Binar menoleh padanya. Seperti ingin bilang sesuatu tapi ragu.
Sebelum dikatai cerewet. "Oke deh. Aku sendirian."
"Mainnya bakal full set nggak sih?" Arum sudah tidak khawatir kalau sepupunya akan sedih. Binar malah tampak fokus menyimak set satu. Seperti pengamat voli. Tidak berkedip sama sekali.
"Biasanya kalau mereka ketemu full set. Lima set."
Sakha nimbrung setelah mereka diam beberapa menit. "Itu barusan kena anulir poinnya kenapa dah itu? Komentatornya Korea, kalau Binar mungkin ngerti dari permainannya, aku sama Arum masih ngang-ngong."
"Dia ngelakuin back attack tapi kakinya sebelum lompat nginjak garis. Nggak boleh. Harus di belakang garis pertahanan." Binar menjelaskan.
"Tapi sebelum itu kayaknya pemain Pink ada yang rambutnya kena net, kok poinnya nggak ilang?" Sakha jadi ketagihan tanya-tanya. Mumpung orangnya mau bicara.
"Pelatih sama pemain Hyundai nggak minta VAR. Wasitnya lengah."
"Oh gitu."
"Jeli juga kamu," puji Binar. Entah sadar tidak.
"Mata fotografer emang beda." Arum memberi jempol dan ringisan senang pada Sakha.
Tapi Sakha nyengirnya ke arah Binar.
Set satu dan dua selesai. Kemenangan sementara ada di Hyundai. Sakha meletakkan tangannya di punggung sofa. "Udah boleh sombong belum nih?"
Binar menoleh padanya. TV masih menayangkan iklan dalam bahasa Korea. "Belum. Siapa tahu kena comeback di set tiga."

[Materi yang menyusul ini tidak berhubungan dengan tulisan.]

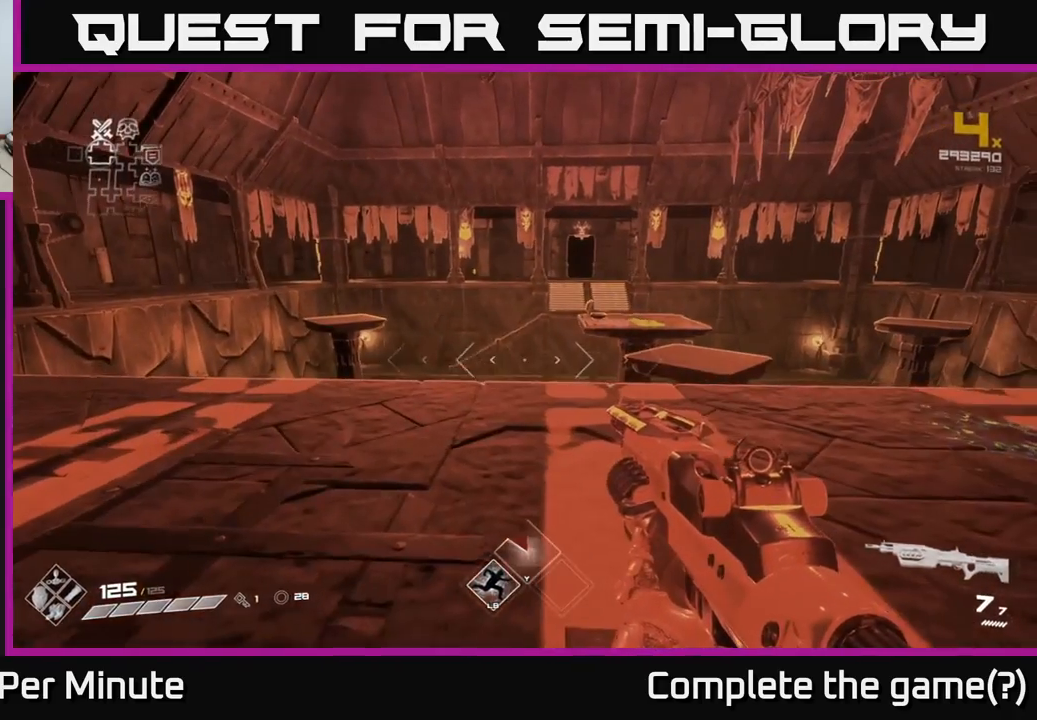
{"buttons": [], "left_stick": "up-left", "right_stick": "center", "events": [[333, "left_stick", "up-left"]]}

"Pernah ketikung poinnya?"
"Semua kemungkinan ada."
Arum bangkit dari sofa. Membuka kulkas dan membawa banyak snack. Sakha ikutan berdiri. Mengambil tiga kaleng soda. Satu dia ulurkan ke Binar. Hampir dia bukakan sekalian tapi Binar menolak. Dari gerakannya membuka tutup kaleng barusan, tampak mudah sekali.
"Tangan kamu kuat dong, Bi? Coba geplak tanganku." Sakha menjulurkan satu telapak tangannya.

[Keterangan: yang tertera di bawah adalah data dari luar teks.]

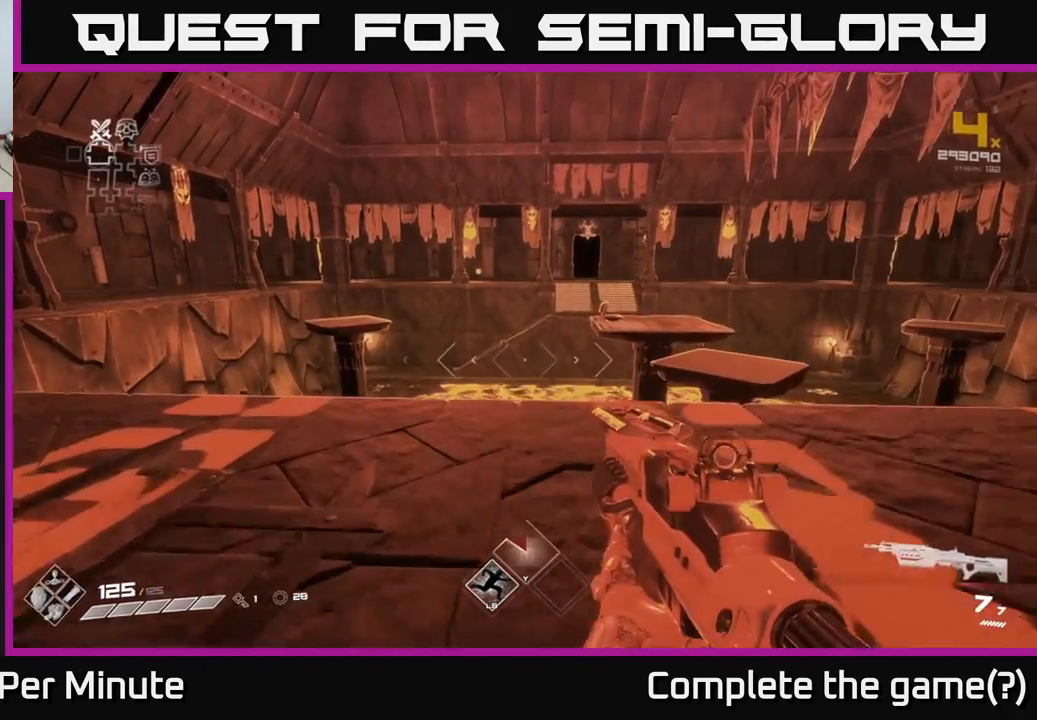
{"buttons": [], "left_stick": "center", "right_stick": "center", "events": [[250, "left_stick", "center"]]}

Binar mendongak. Dengan matanya, sepertinya coba mengumpati Sakha.
Sakha menunggu. Entah itu geplakan ringan atau kencang. Sebenarnya dia lebih tertarik mengajak Binar salaman. Tapi takut kena usir.
"Udah mulai. Kamu ngehalangin pandanganku."

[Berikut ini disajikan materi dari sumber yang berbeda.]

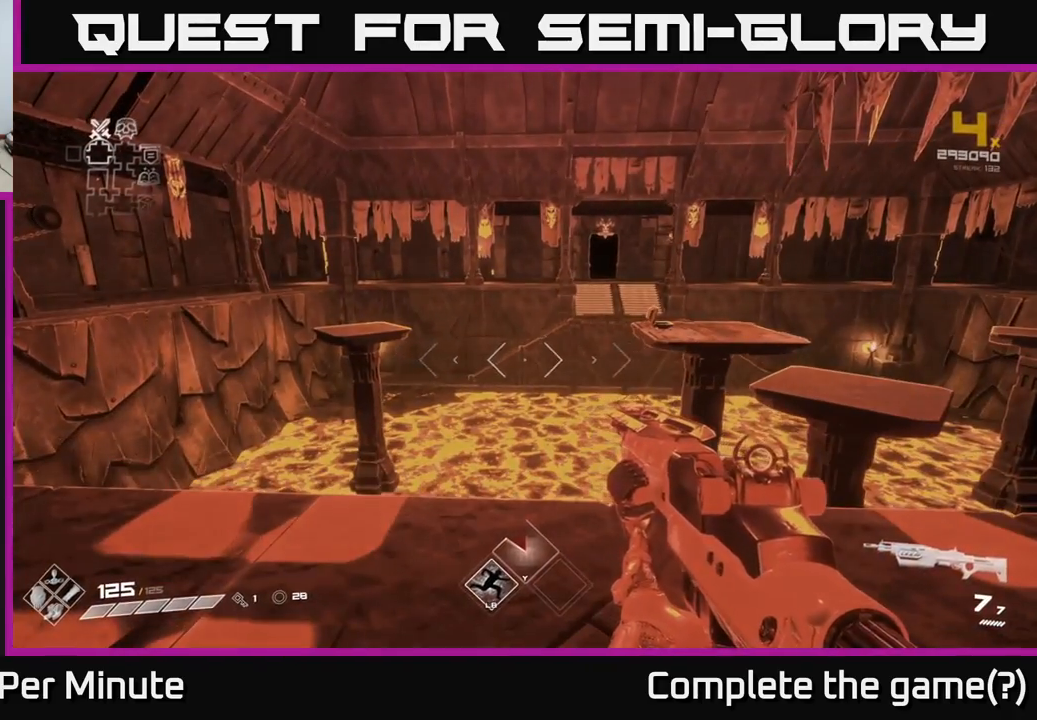
{"buttons": [], "left_stick": "left", "right_stick": "center", "events": [[133, "left_stick", "left"]]}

"Oh, maaf." Sakha kembali duduk anteng di tempatnya semula.
Set tiga, Hyundai mulai kocar-kacir. Sakha pun gemas. "Lah ini kenapa tiba-tiba mainnya jelek gini. Tadi bagus. Wipawee malah ditarik keluar."
"Cedera bahunya belum sembuh total."
"Real Moma gendong timnya lagi."
"Kamu atau asistenmu yang sebenernya ngikutin liga voli?"
"Ya aku pernah ikut nonton sesekali. Pas masih ronde satu atau dua. Sekarang ronde berapa ya, Bi?"
"Empat kalau nggak salah."
Arum lama-lama jadi nyamuk. Tapi dia tidak keberatan. Justru senang Binar banyak bicara seperti ini. Sebelumnya dia tidak berani membawa-bawa topik voli ke dalam percakapan, bahkan menghindari channel yang sedang mereka tonton sekarang. Suka kelabakan sendiri bersama Ida ketika tidak sengaja muncul tayangan voli.
Ternyata tidak apa-apa.
"Menang, Rum. Jagoan kita menang!" Binar berseru dan mengajaknya melakukan tos.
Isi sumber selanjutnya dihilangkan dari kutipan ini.